The Knesset passed a bill Tuesday morning which will empower the Interior Minister to nullify local bylaws permitting businesses to open during the Sabbath.
The bill, dubbed the “Supermarket Law”, was proposed by Interior Minister Aryeh Deri’s Shas party and backed by the both of the coalition’s haredi factions.
Despite criticism from coalition members, including MK Sharren Haskel (Likud), MK Tali Ploskov (Kulanu), and Defense Minister Avigdor Liberman’s Yisrael Beytenu party, which vowed to vote down the bill, the proposal passed its first reading in a predawn vote Tuesday morning, 59 in favor and 54 opposed.

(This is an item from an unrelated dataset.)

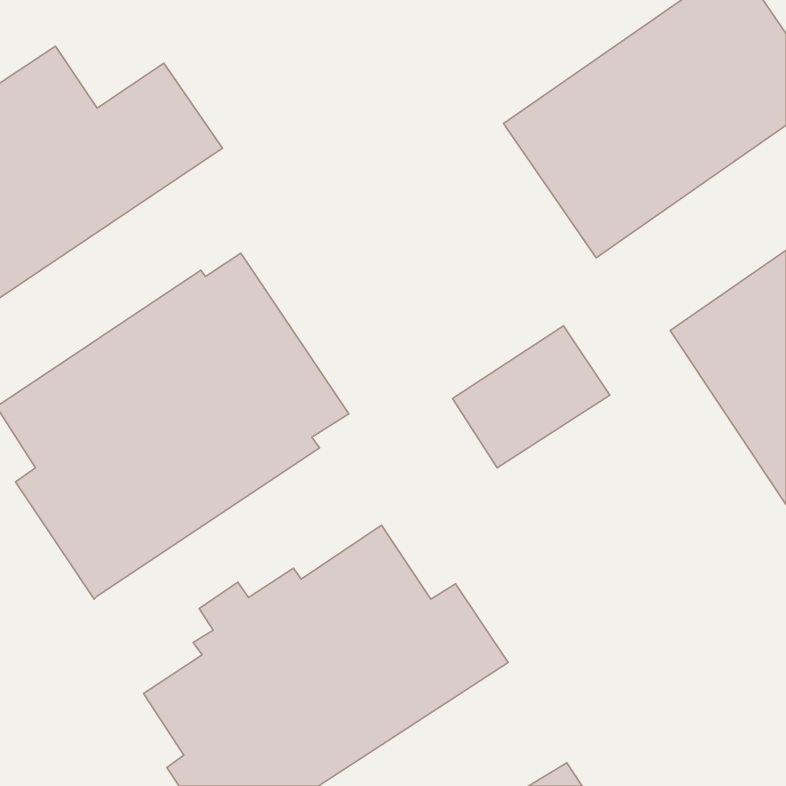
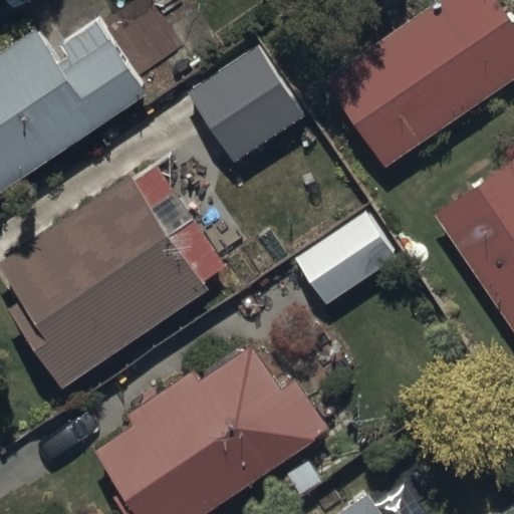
building: none -> [178,22,323,168]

While MKs Haskel and Ploskov were absent from the vote, along with Aliyah Minister Sofa Landver (Yisrael Beytenu), four Yisrael Beytenu members voted with the opposition against the bill.
The second and third votes, which finished at approximately 7:00 Tuesday morning, passed by an even narrower margin, with 58 MKs in favor and 57 opposed.
Deri, who initiated the legislation, threatened to resign from the government if the law was not approved in its first reading.
Prime Minister Binyamin Netanyahu shortened his trip to Europe and exerted pressure on MKs from the Likud who threatened not to support the bill, namely Sharren Haskel and Yehuda Glick. Glick finally agreed to support the bill in exchange for the coalition's agreement to promote a bill banning the publication of cigarettes and tobacco products, except in the printed press.
The Arab Joint List party announced on Saturday that it would vote against the law, citing haredi support for the Muezzin Law, which would lower the volume permitted for loudspeakers used to call Muslims to prayer.
The government had attempted to recruit the support of the Arab MKs in order to avoid a coalition crisis with Yisrael Beytenu.
Prime Minister Netanyahu chastised coalition members who threatened to vote against the bill, warning that if the proposed law failed to pass, the government could be toppled.
Coalition Chairman David Amsalem (Likud) petitioned to remove MK Haskel, a prominent opponent of the bill, from the Likud. On Monday, however, a Likud party court rejected the petition, and offered criticism of the attempt.
The final version of the bill requires businesses looking to operate during the Sabbath to receive not only permission from their local municipality, but also from the Interior Minister.
Some businesses are exempt from the new regulation, however, including gas stations and attached convenience stores, restaurants, bars, coffee shops, theaters, movie theaters, and concert halls.